APLICA LO LEÍDO.
1. Según el texto sobre el uso de fotografías históricas, ¿qué conviene hacer si el montaje es una obra derivada?
2. Prosigue el texto sobre el uso responsable de fotografías históricas a partir de su última oración.

TEXTO PROPORCIONADO.

━━━━━━━━

Comprueba siempre si la fotografía histórica es de dominio público o tiene licencia específica como CC BY o CC BY‑SA. Atribuye con claridad y respeta restricciones de comercialización. Recuerda que en algunos países el uso justo no aplica igual. Si tu montaje es obra derivada, documenta cambios. Evita marcas registradas prominentes sin necesidad. Cuando dudes, busca asesoramiento o limita difusión hasta resolver el estatus legal.
Al recrear el encuadre, inevitablemente aparecen rostros, matrículas y escaparates actuales. Considera desenfoque o encuadres ligeramente más cerrados para mitigar exposiciones no deseadas. Evita señalar domicilios concretos con información sensible. Pide consentimiento en retratos reconocibles y respeta solicitudes de retirada. Sé cuidadoso con lugares de memoria, santuarios o protestas. Tu proyecto puede emocionar sin vulnerar intimidades ni amplificar estigmas que hiere comunidades.

━━━━━━━━

Datos recopilados.
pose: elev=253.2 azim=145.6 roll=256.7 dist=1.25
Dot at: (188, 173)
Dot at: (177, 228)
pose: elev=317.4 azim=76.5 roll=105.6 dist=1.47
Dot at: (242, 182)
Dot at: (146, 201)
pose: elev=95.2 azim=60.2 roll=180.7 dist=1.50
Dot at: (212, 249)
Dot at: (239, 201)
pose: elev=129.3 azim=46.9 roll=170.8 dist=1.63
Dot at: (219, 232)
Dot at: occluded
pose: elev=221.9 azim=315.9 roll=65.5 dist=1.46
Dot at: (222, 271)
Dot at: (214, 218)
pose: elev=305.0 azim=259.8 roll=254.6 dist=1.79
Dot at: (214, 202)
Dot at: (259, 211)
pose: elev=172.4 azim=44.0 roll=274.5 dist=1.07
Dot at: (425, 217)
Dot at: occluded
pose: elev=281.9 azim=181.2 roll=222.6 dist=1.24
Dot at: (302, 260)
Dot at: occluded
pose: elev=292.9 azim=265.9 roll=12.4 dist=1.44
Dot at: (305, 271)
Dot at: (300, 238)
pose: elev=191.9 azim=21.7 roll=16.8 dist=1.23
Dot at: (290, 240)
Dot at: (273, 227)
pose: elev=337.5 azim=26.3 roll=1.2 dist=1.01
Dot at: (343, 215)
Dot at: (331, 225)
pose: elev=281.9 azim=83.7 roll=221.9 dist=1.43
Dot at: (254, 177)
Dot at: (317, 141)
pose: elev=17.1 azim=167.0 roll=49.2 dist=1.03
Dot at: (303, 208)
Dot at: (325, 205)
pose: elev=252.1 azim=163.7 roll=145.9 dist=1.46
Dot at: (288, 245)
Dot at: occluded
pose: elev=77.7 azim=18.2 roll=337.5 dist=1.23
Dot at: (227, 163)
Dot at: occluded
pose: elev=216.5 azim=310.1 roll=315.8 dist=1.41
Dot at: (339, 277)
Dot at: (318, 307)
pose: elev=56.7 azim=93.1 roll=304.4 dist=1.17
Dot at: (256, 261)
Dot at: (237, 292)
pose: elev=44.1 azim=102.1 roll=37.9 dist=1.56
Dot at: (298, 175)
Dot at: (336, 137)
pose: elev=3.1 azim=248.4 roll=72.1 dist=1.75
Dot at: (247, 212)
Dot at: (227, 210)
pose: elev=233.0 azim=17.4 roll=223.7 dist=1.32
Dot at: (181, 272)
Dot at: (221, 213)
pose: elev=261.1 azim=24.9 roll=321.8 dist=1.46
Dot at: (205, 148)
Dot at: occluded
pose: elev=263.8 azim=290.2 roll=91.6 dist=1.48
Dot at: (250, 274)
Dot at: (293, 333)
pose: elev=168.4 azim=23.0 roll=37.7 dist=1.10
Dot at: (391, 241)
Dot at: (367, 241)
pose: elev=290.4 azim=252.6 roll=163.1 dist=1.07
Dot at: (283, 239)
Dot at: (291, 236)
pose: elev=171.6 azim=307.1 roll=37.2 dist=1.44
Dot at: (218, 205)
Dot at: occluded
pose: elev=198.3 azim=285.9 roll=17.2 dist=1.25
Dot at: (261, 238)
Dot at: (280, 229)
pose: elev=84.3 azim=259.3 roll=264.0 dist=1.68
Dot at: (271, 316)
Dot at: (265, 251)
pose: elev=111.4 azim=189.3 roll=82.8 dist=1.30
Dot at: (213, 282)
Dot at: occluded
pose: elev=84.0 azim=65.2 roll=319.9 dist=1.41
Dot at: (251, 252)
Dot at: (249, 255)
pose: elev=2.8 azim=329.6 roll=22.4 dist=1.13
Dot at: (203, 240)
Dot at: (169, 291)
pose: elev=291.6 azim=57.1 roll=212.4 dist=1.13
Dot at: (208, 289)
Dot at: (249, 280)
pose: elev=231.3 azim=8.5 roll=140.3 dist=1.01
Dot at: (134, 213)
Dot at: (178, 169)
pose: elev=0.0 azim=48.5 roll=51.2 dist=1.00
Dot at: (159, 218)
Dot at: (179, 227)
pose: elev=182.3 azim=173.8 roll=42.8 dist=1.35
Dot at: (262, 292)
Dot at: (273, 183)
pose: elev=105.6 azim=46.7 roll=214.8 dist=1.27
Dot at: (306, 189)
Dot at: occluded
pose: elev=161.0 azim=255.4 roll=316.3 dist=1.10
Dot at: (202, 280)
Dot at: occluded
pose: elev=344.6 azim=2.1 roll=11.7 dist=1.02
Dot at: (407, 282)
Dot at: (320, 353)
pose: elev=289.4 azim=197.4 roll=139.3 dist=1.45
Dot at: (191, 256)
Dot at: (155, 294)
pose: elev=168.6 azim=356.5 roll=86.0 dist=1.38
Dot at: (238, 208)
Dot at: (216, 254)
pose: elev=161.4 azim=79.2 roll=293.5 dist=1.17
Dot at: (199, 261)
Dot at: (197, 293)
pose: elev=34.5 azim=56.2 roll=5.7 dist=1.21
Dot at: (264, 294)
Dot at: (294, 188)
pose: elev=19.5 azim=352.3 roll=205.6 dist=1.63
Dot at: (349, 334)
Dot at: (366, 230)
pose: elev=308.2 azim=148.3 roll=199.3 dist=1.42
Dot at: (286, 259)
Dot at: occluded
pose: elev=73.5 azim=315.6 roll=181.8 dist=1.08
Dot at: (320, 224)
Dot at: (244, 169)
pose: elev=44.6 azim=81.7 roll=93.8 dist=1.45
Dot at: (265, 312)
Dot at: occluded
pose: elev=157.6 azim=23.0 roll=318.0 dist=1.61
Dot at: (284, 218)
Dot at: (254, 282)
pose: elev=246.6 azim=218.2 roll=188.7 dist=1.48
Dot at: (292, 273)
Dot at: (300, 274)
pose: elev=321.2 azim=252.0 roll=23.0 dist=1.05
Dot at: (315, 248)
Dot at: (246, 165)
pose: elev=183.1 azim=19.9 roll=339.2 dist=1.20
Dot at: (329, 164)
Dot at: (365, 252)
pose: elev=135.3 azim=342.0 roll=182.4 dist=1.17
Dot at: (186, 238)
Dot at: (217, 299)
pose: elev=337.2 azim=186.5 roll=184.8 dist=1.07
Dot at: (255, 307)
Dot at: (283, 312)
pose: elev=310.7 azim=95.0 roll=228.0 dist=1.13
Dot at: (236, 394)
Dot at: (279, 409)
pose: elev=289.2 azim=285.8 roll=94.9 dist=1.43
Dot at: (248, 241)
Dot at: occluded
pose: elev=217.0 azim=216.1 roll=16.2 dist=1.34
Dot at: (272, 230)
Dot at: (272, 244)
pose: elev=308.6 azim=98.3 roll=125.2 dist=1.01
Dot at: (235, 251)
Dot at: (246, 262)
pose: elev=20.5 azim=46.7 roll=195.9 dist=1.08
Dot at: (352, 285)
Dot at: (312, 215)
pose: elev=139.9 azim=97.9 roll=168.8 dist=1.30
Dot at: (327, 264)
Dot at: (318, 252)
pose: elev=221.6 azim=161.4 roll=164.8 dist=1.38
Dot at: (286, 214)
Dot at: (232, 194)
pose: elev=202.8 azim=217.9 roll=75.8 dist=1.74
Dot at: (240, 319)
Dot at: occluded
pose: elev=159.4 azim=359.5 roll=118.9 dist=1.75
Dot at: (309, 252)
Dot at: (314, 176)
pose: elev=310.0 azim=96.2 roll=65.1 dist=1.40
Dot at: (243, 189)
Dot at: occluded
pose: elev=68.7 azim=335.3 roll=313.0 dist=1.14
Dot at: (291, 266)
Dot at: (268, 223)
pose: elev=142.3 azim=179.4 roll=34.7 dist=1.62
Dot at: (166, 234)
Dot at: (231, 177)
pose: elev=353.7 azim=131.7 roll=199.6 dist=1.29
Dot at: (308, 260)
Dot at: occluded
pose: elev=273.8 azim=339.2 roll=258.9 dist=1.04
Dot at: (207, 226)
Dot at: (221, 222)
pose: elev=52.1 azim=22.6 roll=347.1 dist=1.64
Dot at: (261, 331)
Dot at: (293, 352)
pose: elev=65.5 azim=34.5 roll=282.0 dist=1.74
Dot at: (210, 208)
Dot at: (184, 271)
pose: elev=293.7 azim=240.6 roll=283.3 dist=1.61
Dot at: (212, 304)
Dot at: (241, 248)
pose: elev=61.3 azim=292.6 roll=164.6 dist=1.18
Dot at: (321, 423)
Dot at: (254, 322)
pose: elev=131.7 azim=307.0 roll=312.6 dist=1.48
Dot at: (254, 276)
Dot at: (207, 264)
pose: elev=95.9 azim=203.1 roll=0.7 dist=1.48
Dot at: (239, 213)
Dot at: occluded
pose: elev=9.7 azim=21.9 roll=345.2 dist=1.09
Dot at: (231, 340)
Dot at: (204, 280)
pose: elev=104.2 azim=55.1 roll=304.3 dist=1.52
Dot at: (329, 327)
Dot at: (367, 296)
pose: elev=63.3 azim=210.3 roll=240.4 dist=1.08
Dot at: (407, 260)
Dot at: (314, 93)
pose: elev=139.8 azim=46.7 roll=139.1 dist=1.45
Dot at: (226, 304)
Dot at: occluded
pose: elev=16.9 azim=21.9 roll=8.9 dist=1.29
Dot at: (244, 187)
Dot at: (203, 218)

━━━━━━━━

RESPUESTAS NUMERADAS.
1. Documentar los cambios.

2.
El entusiasmo no debe eclipsar la seguridad. Trabaja con compañero, comparte ubicación y revisa zonas de baja visibilidad. Usa chaleco reflectante cerca de tráfico y no discutas con conductores. Evita escaleras inestables y barandas resbaladizas. Mantén mochila equilibrada, cables recogidos y paradas breves. Si llueve, protege equipo y calzado; si hace calor, hidrátate y dosifica esfuerzo. La fotografía vale, pero siempre después de tu bienestar.